Kartheiser se mostrou preocupado com as atitudes recentes de alguns países do Leste Europeu, em particular os Países Bálticos, que têm sido acusados de ações provocativas em relação à Rússia. Ele enfatizou que, caso esses Estados continuem a adotar posturas belicosas, não devem esperar respaldo da OTAN. “Se esses países querem entrar em guerra com a Rússia, que não peçam apoio, eles não vão conseguir”, declarou o deputado, refletindo a visão de que a aliança deve ser direcionada a situações de defesa coletiva, e não a conflitos provocados por ações unilaterais.
O parlamentar também reforçou a ideia de que a OTAN deve ser vista como uma aliança defensiva.

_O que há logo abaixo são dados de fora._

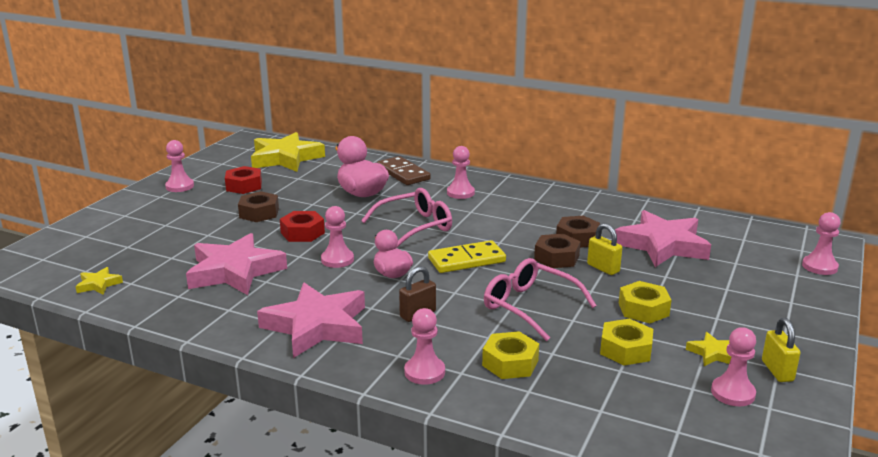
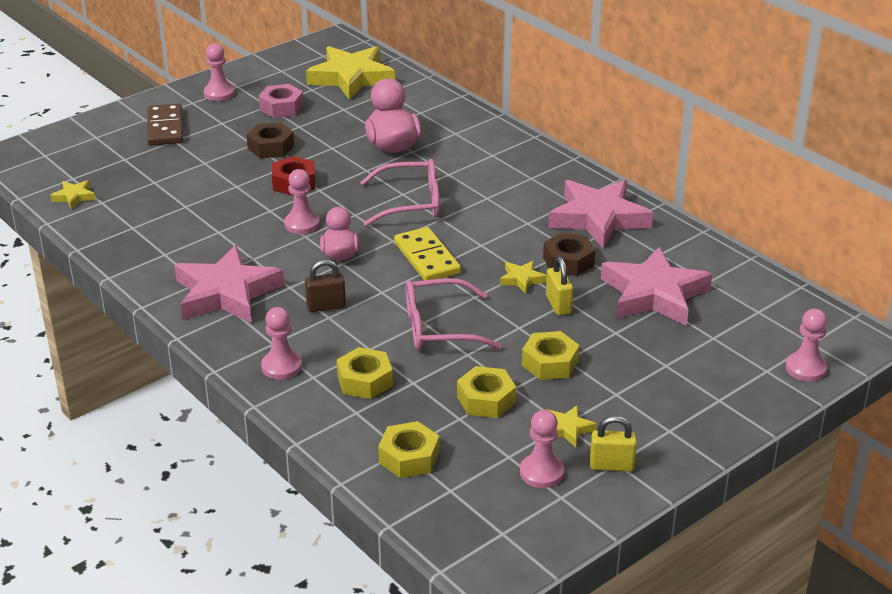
camera: 25 degrees right, 10 degrees up
(234, 271) = (198, 213): pink star -> pink star (598, 218)
(244, 186) = (281, 107): red nut -> pink nut
(403, 173) = (459, 128): brown domino -> brown domino (165, 128)
(460, 193) = (498, 170): pink pawn -> none
(466, 260) = (426, 258): yellow domino -> yellow domino turned 60 degrees clockwise
(529, 306) = (439, 328): pink glasses -> pink glasses turned 75 degrees counterclockwise
(556, 258) = (522, 279): brown nut -> yellow star
(614, 414) = (409, 457): none -> yellow nut
(777, 371) = (611, 465): yellow padlock -> yellow padlock turned 75 degrees clockwise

Os mecanismos de defesa coletiva são projetados para responder a agressões externas, e não a situações onde membros da aliança possam estar contribuindo para o aumento das tensões regionais. Portanto, a postura e as ações dos Países Bálticos têm implicações diretas sobre sua segurança e proteção no contexto da aliança.
À medida que a situação na Europa Oriental continua a se desenvolver, as declarações de Kartheiser servem como um lembrete sobre a complexidade das dinâmicas de segurança e a necessidade de prudência nas relações internacionais. O futuro dos Bálticos, assim como a estabilidade da região, dependerá de como esses países escolherem conduzir suas políticas em relação à Rússia e à própria OTAN.